George Dyer became a very important figure in Bacon’s life, both personally and professionally. The relationship between Bacon and Dyer may be what produced some of this fantastic art…
Bacon was attracted to something as sexually different from himself as possible: muscular young men who he thought were dangerous criminals. George looked the part, even though as a crook he’d been quite unsuccessful. He was always in prison although in reality he was quite a timid soul. Part of the tragedy is that Bacon took George out of that life by giving him enough money not to have to steal. For George, he got into this this very sophisticated world of Bacon’s and really lost his footing.
Francis Bacon photographed with his Triptych, 1976, at Galerie Claude Bernard, Paris, 1977. Photo John Minihan/Evening Standard/REX Shutterstock. © The Estate of Francis Bacon. All rights reserved. DACS 2016
Dyer, as your book depicts so well in the passage on Bacon’s first big Paris exhibition at the Maeght Gallery in 1966, didn’t really care for the art crowd…
Bacon was always very amused by the fact that George didn’t rate [these people]; he felt a certain truth there. George was always upsetting things and Bacon enjoyed that; he liked barriers to be broken.
What I find interesting from the book is you get a sense of Bacon as being a very jovial figure socially, and yet the work he was producing at this time is incredibly dark, almost tortured. How do you account for that dissonance?
I can’t account for it, really. I don’t pretend to know. I think Bacon was somebody who was stretched between extremes. He could be extremely generous, and unbelievably mean. He could be very supportive and unbelievably critical and destructive.
We see the paintings as dark because they come over with this incredible force. It’s why a Bacon painting never disappears — it’s always there, you’re always conscious of a presence. I lived with Three Heads for about 20 years when I was living and writing in Paris. I could never stare them down. Somehow, he managed to transmit this force into his paintings.
Francis Bacon (1909–1992), Two Figures, 1975. Oil on canvas. 77 5/8 × 27 3/4 in. (197.2 × 70.3 cm.) Estimate: £5,000,000-7,000,000. This work is offered in the Post-War and Contemporary Art Evening Auction at Christie’s London on 11 February
This painting of George Dyer was done in 1975, four years after Dyer committed suicide. Can you talk us through Two Figures, and where you think it fits within that period of Bacon’s grieving and recovery?

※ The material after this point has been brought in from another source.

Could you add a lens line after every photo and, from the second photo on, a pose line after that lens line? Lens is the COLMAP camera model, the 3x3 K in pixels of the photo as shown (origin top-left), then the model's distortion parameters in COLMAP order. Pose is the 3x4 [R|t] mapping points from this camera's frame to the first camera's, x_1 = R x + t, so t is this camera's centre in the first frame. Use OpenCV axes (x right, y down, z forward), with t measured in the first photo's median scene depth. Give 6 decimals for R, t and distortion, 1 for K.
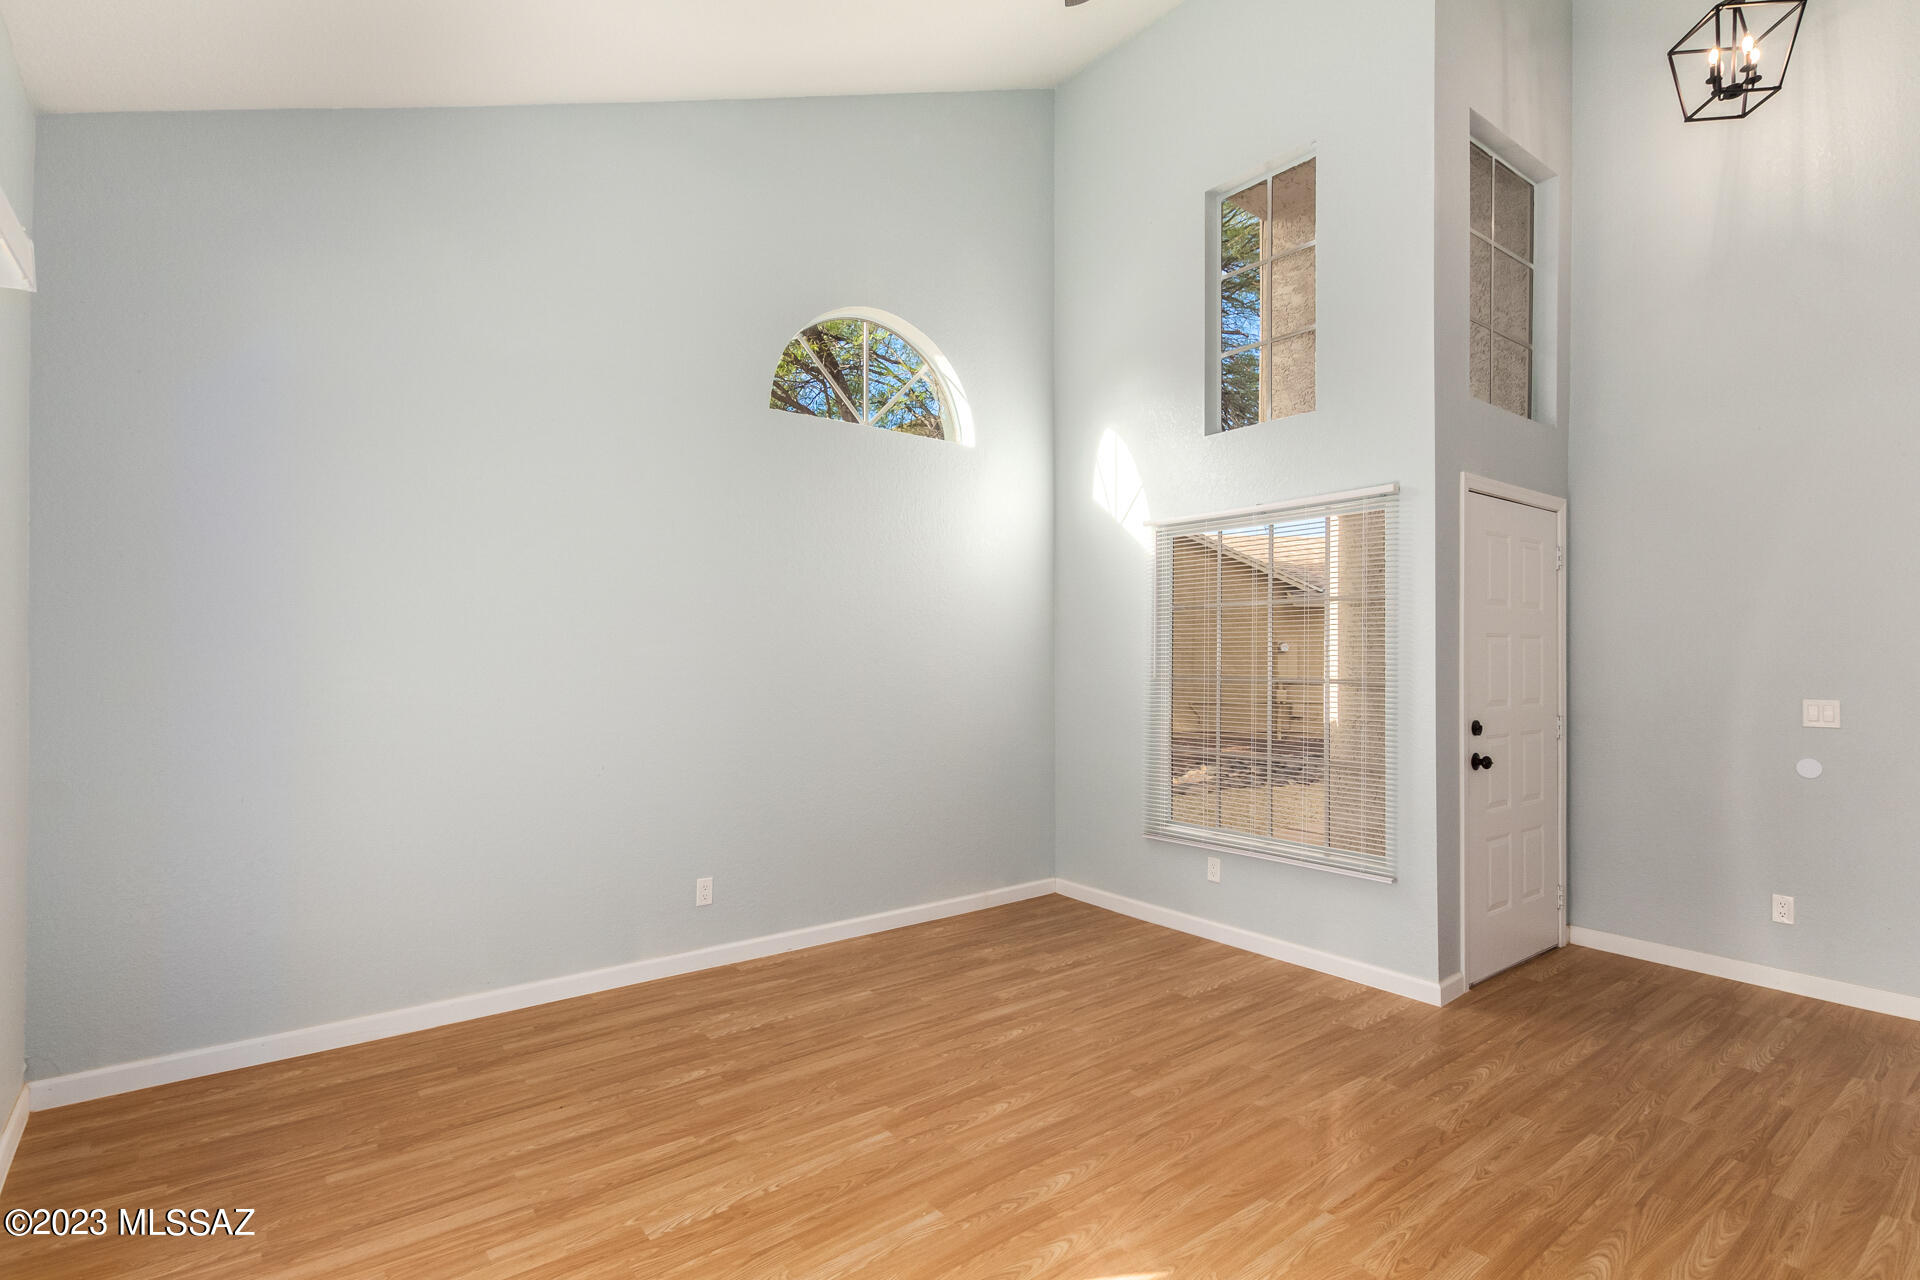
lens RADIAL K [[929.4, 0, 944.6], [0, 929.4, 650.5], [0, 0, 1]] dist [0.014995, -0.005074]
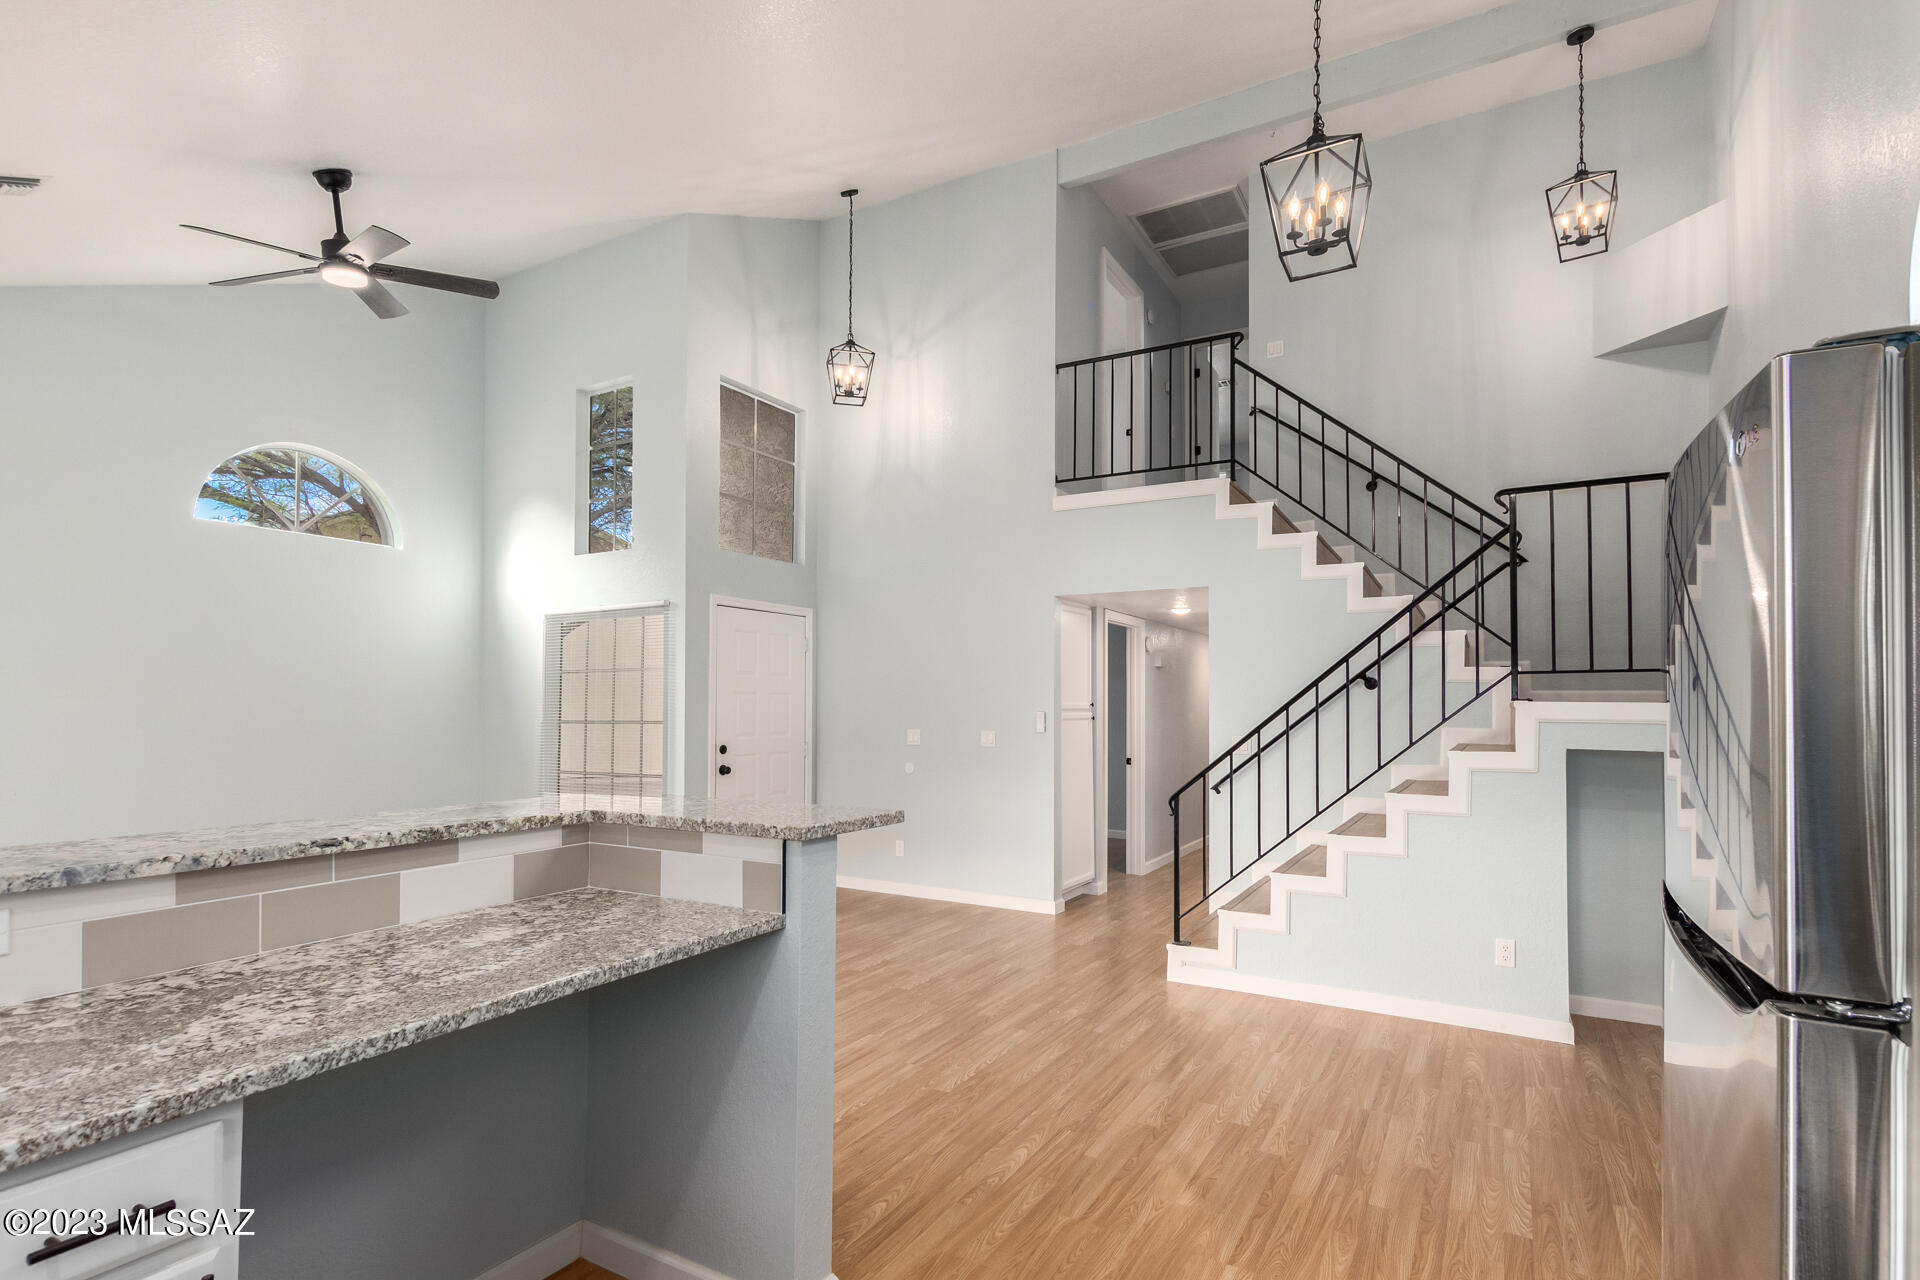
lens RADIAL K [[929.4, 0, 965.6], [0, 929.4, 683.7], [0, 0, 1]] dist [0.014995, -0.005074]
pose [[0.927392, 0.005141, 0.374057, 0.305168], [0.001779, 0.999834, -0.018151, -0.002044], [-0.374088, 0.017498, 0.927228, -0.594886]]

How do you paint death? How do you paint loss? How do you paint guilt in a way that isn’t sentimental? In a terrible way, George’s death gave Bacon the great subject of his painting. It was about loss, about grief, about guilt, because he felt guilty that he hadn’t managed to save George from killing himself.

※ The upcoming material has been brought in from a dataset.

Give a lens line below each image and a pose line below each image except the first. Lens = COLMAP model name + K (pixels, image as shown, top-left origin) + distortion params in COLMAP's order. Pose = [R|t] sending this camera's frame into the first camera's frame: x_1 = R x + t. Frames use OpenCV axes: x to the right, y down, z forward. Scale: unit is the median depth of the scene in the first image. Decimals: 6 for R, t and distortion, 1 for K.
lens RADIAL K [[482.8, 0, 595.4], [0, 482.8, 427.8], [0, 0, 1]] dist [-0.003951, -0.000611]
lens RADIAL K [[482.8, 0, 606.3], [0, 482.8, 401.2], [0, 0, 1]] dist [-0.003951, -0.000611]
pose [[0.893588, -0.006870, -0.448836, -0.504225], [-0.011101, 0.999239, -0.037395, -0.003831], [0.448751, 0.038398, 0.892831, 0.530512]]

George had attempted suicide several times, and Bacon had managed to get him to hospital, but since his big exhibition opening at the Grands Ballets in Paris, he hadn’t been available.

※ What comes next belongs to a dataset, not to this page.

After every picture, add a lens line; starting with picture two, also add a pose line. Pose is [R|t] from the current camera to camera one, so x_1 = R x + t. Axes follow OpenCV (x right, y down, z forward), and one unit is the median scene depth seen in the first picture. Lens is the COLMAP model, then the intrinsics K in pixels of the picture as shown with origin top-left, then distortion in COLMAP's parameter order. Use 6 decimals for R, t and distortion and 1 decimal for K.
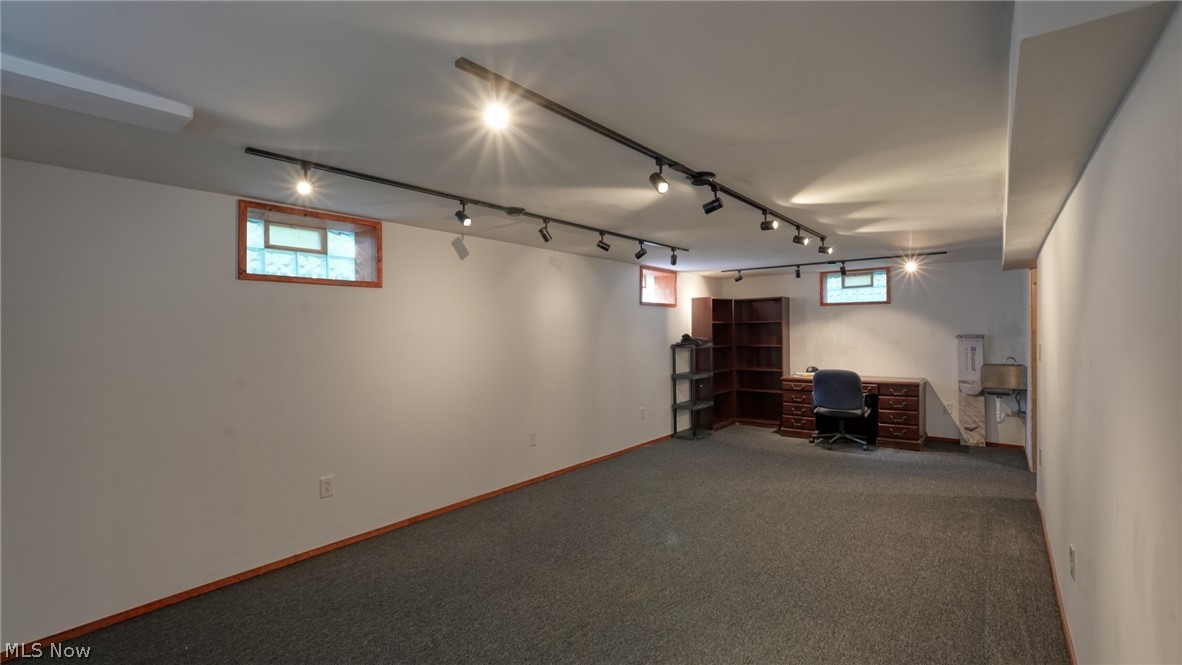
lens RADIAL K [[511.6, 0, 591.0], [0, 511.6, 332.5], [0, 0, 1]] dist [-0.002570, 0.000163]
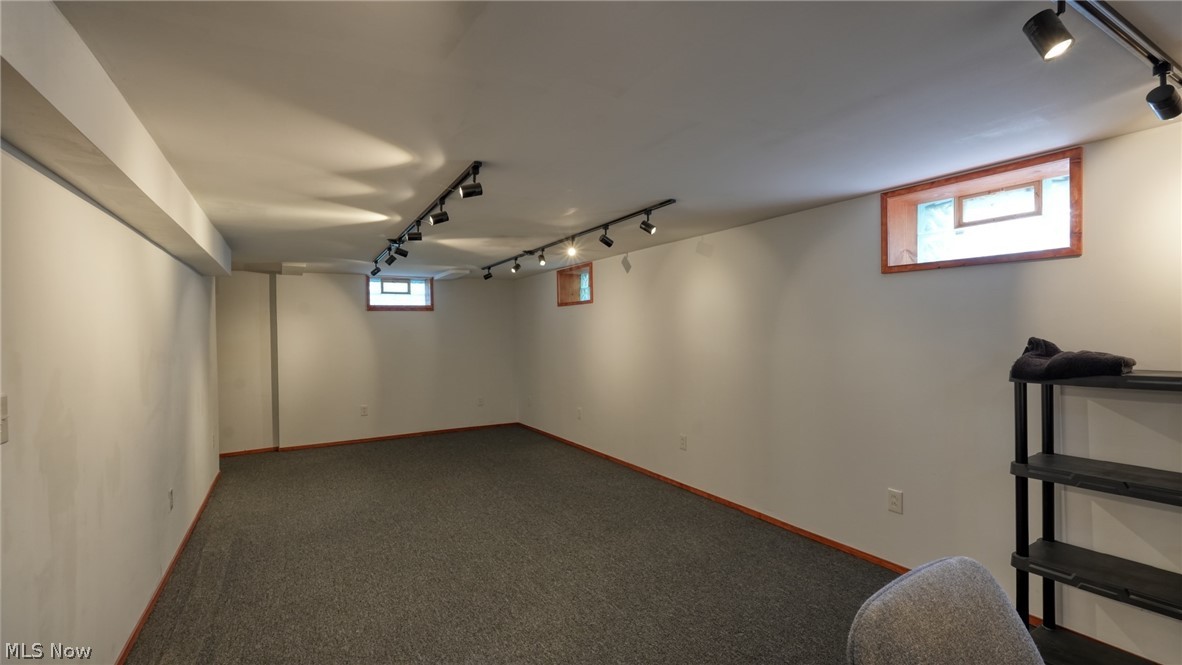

What followed George’s death was four years of painting, almost without interruption. These were very dark paintings, and this is where he begins to come to terms with his loss, and remembers a particularly intimate moment with George. So it’s remembering, in a sense — a passion, a certain happiness of the past. A happiness lost.
Bacon did a bigger picture, of which this one-half. I first had the complete picture, and then he came round to my flat in Paris one day and said, ‘If I could get my hands back on that, you know, I think I could make it so much better.’ I said, ‘Well, you know, you must take it back then.’
He thought it was too narrative, and he wanted to cut it in two, and make two paintings out of it. It happened to me more than once in that he’d see something that he’d given me, and then want to take it back to ‘improve’ it. Very often I wouldn’t see it again.
It’s only with hindsight that these things take on importance. It didn’t occur to me that I’d be standing here 40 years later, talking about it.